The truth about chapel overcrowding

On Friday morning, I got to the gym five minutes early and braced myself for a claustrophobic’s nightmare: a teeming mass of tired, cramped, sweaty, fire-code-violating mosh pit of “Biola community” I keep hearing about. Attendance typically peaks at the beginning of the semester and dwindles to a more manageable level. The highest attendance this year was 2,096, which is far from the legal limit of 3,200.

Written by Rachelle Klemme

On Friday morning, I got to the gym five minutes early and braced myself for a claustrophobic’s nightmare: a teeming mass of tired, cramped, sweaty, fire-code-violating mosh pit of “Biola community” I keep hearing about.

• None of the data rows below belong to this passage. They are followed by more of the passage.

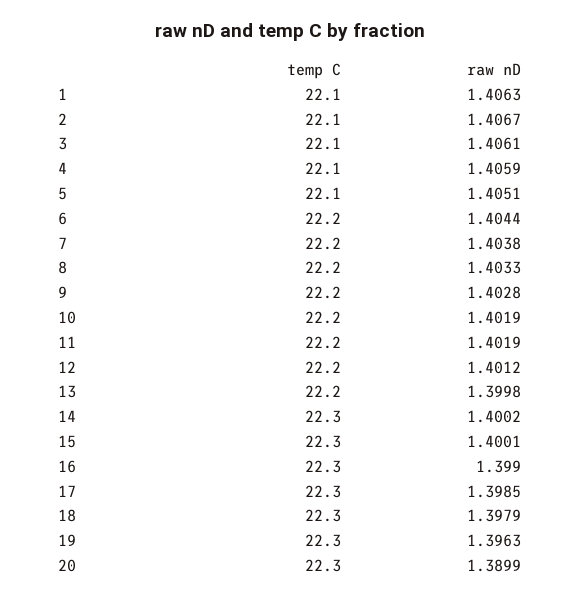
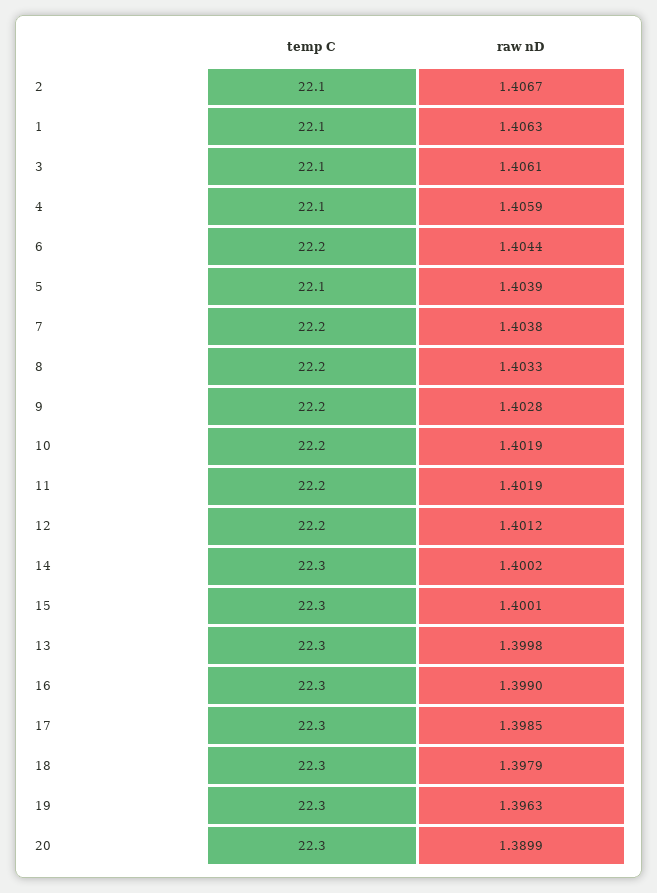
raw nD, 5: 1.4051 -> 1.4039
temp C, 13: 22.2 -> 22.3

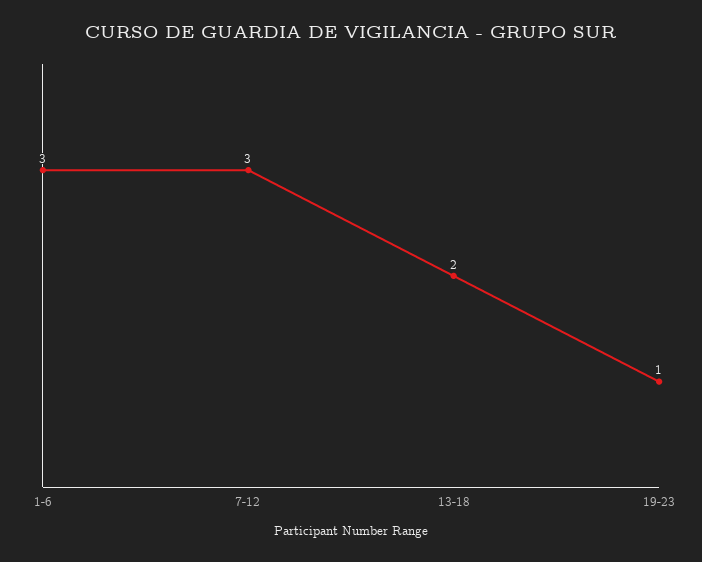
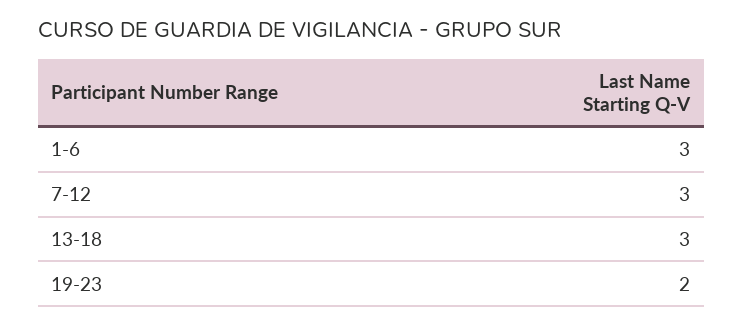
13-18: 2 -> 3
19-23: 1 -> 2

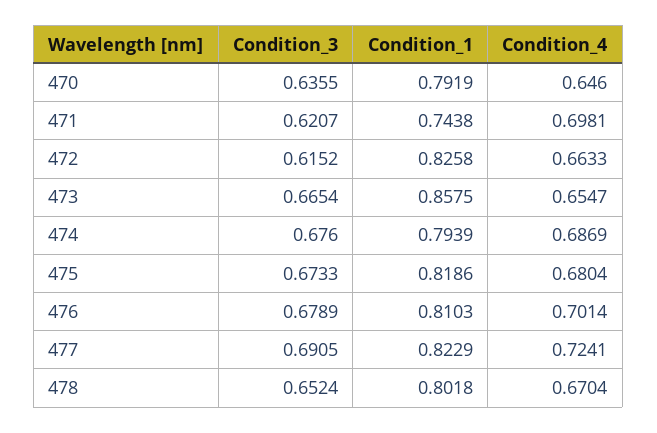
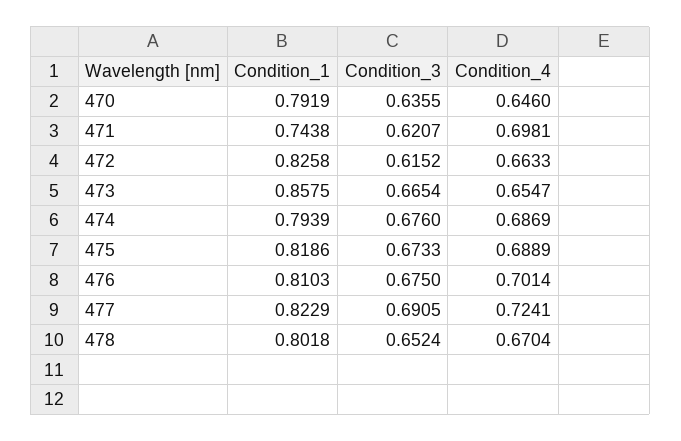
Condition_4, 475: 0.6804 -> 0.6889
Condition_3, 476: 0.6789 -> 0.675

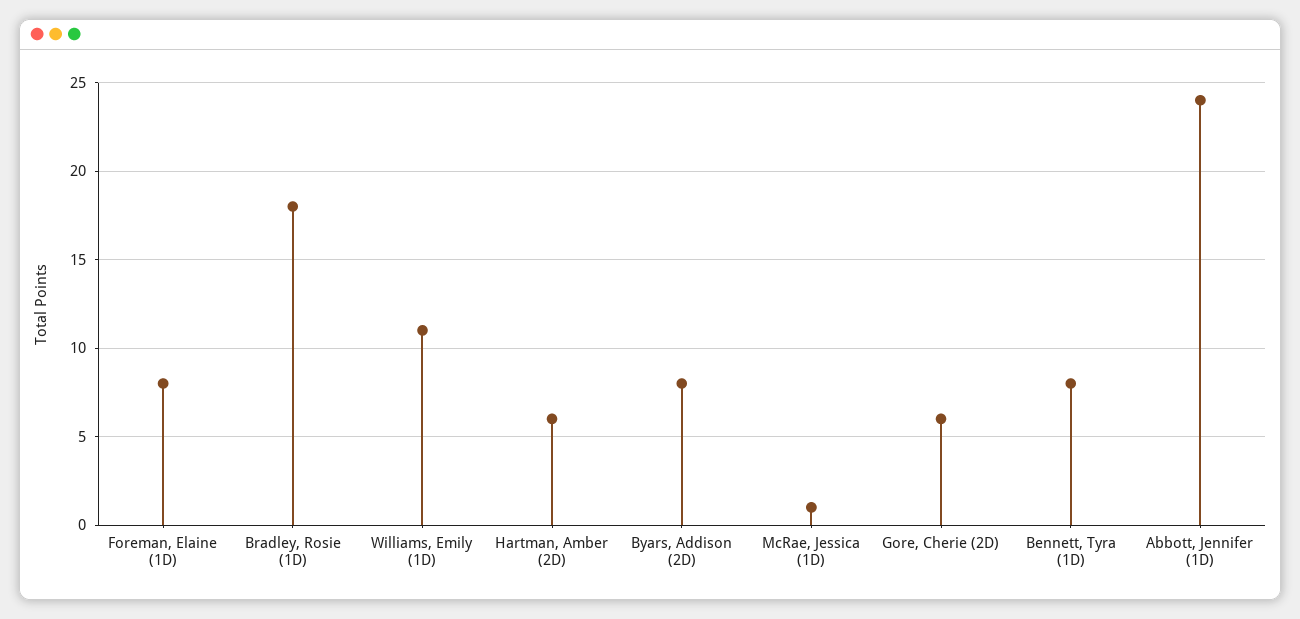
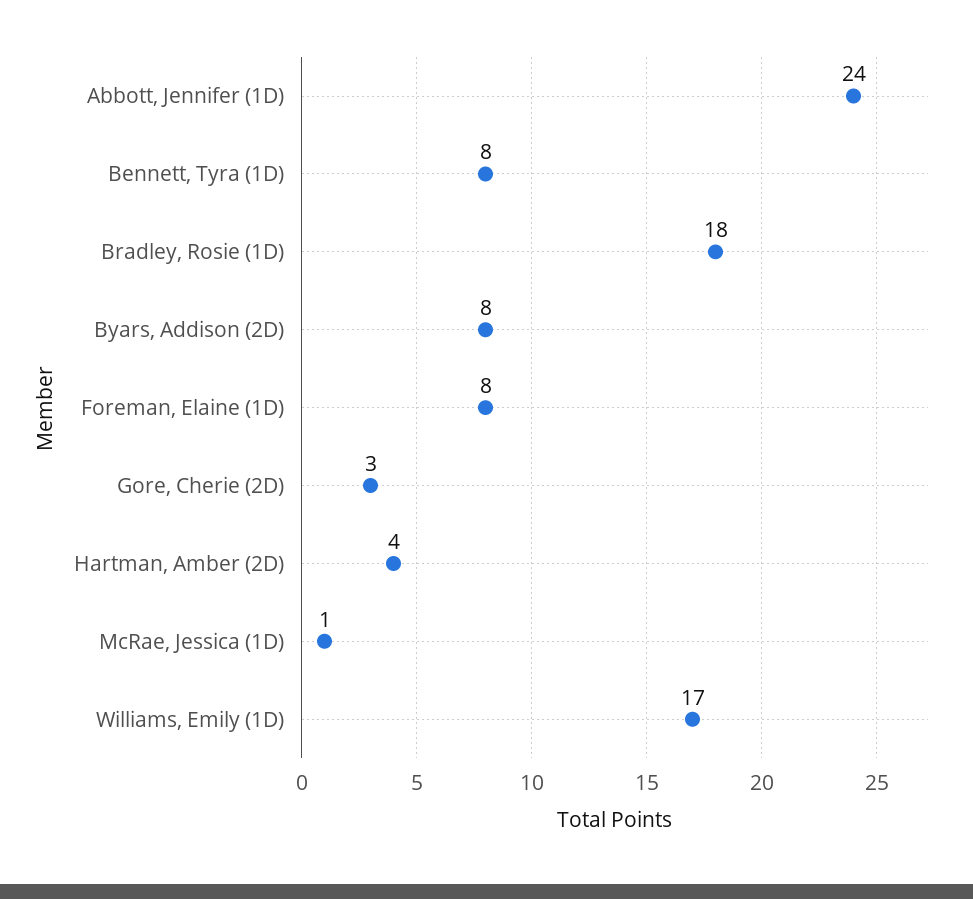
Williams, Emily (1D): 11 -> 17
Hartman, Amber (2D): 6 -> 4
Gore, Cherie (2D): 6 -> 3

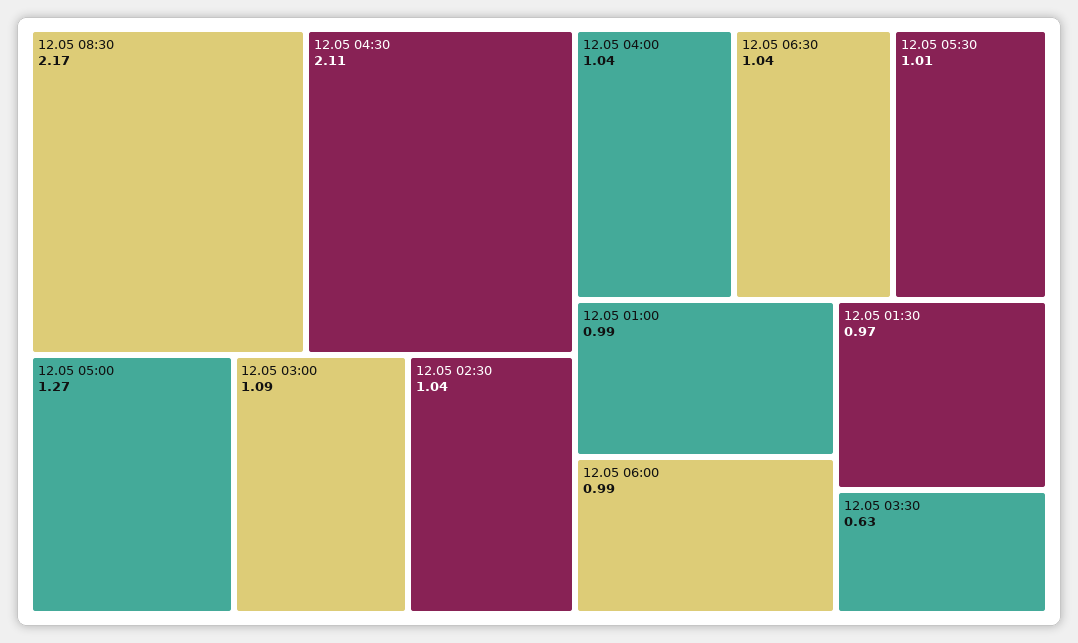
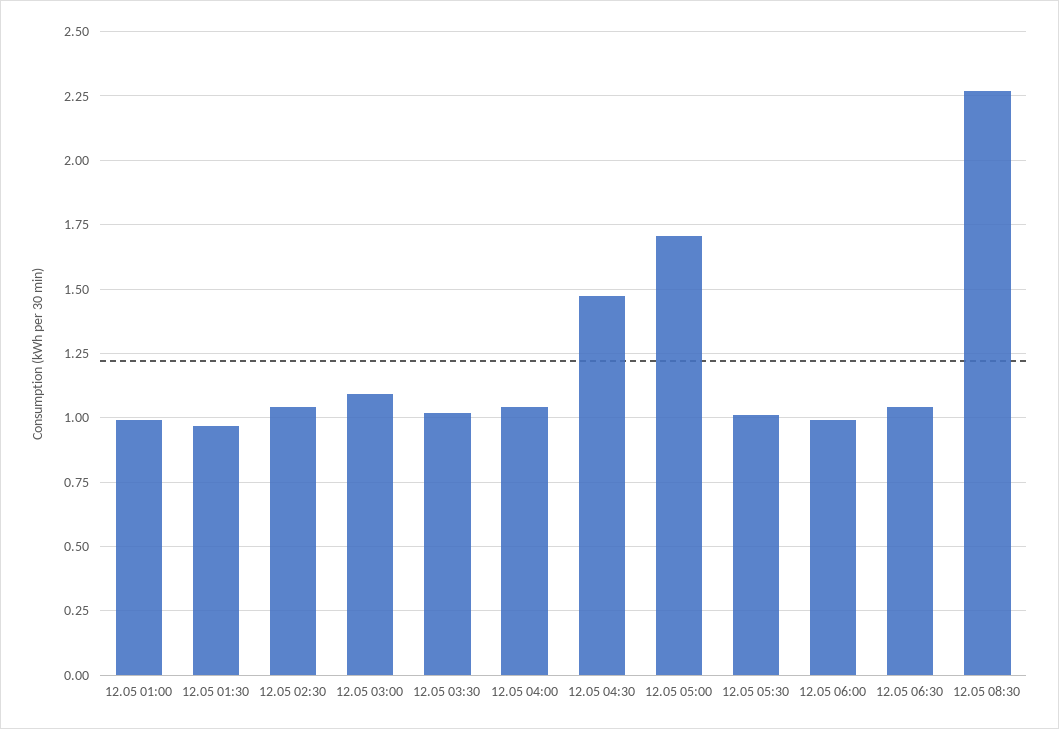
12.05 08:30: 2.17 -> 2.275
12.05 04:30: 2.11 -> 1.475
12.05 05:00: 1.27 -> 1.7
12.05 03:30: 0.63 -> 1.025

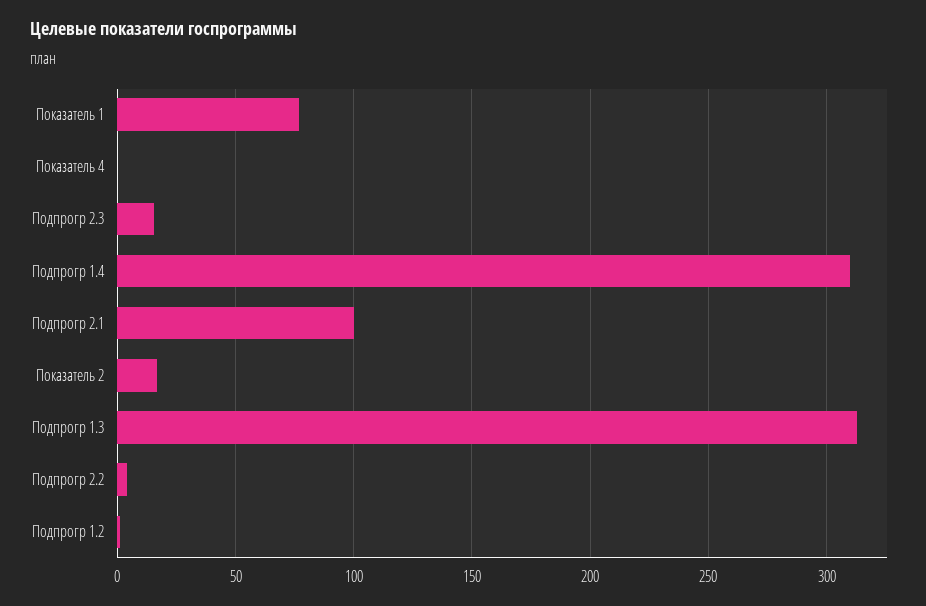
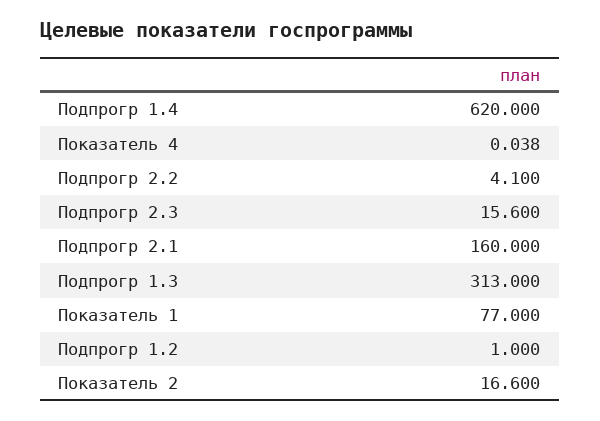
Подпрогр 1.4: 310 -> 620
Подпрогр 2.1: 100 -> 160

Attendance typically peaks at the beginning of the semester and dwindles to a more manageable level. The highest attendance this year was 2,096, which is far from the legal limit of 3,200.

Yet before anyone thinks crowd safety concerns are overrated, think again. With Biola’s plans to increase enrollment, chapel crowding could turn into a long-term issue which extends past the first couple weeks of classes and becomes more serious in the near future. It presents a problem, not just of discomfort, but of safety in case of emergency.

The legal limit is simply the maximum that [the fire department feels] can exit safely from the gym, given the width of all the exit doors, said Ken Bascom, senior director of facilities planning and construction. “The fire department’s maximum should not be viewed as a practical capacity.” The real-world chapel capacity is “something in the neighborhood of 2,400.”

This is especially problematic for the Torrey Memorial Bible Conference, now that there are 3,764 undergraduates, which is way over even the legal limit. In past years, there were always enough people who went home over the long weekend so the rest of us could find seats. The new conference rules, which mandate four physical presences, create a problem. Bascom says one or two overflow venues will be used. A video feed is also being discussed for the regular gym chapels, along with air conditioning. Though reinstating the 10:30 a.m. chapel is not on the table, it isn’t completely out of the question, now that it’s the vice president’s responsibility.

What underlies the discussion of chapel crowding are the new rules for required attendance. Plain and simple, Biola should not establish new policies if it does not have the resources to sensibly accommodate them. Those of us who are claustrophobic can attend Singspo, Talbot, Reconciliation, After Dark, and other alternate chapels that do not have crowding problems. But there is no getting around the conference without a probation. When “Biola community” comes to mean video feeds in separate venues, the new rules defeat their own purpose.

Even if crowding itself is not a problem, resentment is. I have overheard conversations that the feeling of students who obviously do not want to be at chapel, detracts from the worship experience of those who do. Some may decry “bad attitudes” or make even more rules, but it only creates problems for those who have good reasons for missing out.

The nature of worship is that it cannot be forced. Community is damaged, not unified, when chapel attendance policies become a requirement to sit on a bleacher rather than a free opportunity for growth. Even if we assume that community spiritual development is a matter of enforcement, then for practical reasons, the rules should align with the existing facilities. Chapels and conferences were well attended before the new requirements. These requirements should be revoked and not brought up to the table again until the convocation center is built.